- **Task details**
Recast the lines of the entries below as a numbered list, skipping blank lines and leaving out the pictures.

Measurement reading entries:
##########
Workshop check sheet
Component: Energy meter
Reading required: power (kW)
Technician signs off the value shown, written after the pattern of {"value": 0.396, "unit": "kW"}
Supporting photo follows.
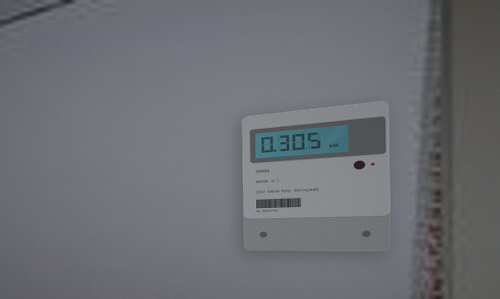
##########
- **Solution**
1. Workshop check sheet
2. Component: Energy meter
3. Reading required: power (kW)
4. Technician signs off the value shown, written after the pattern of {"value": 0.396, "unit": "kW"}
5. Supporting photo follows.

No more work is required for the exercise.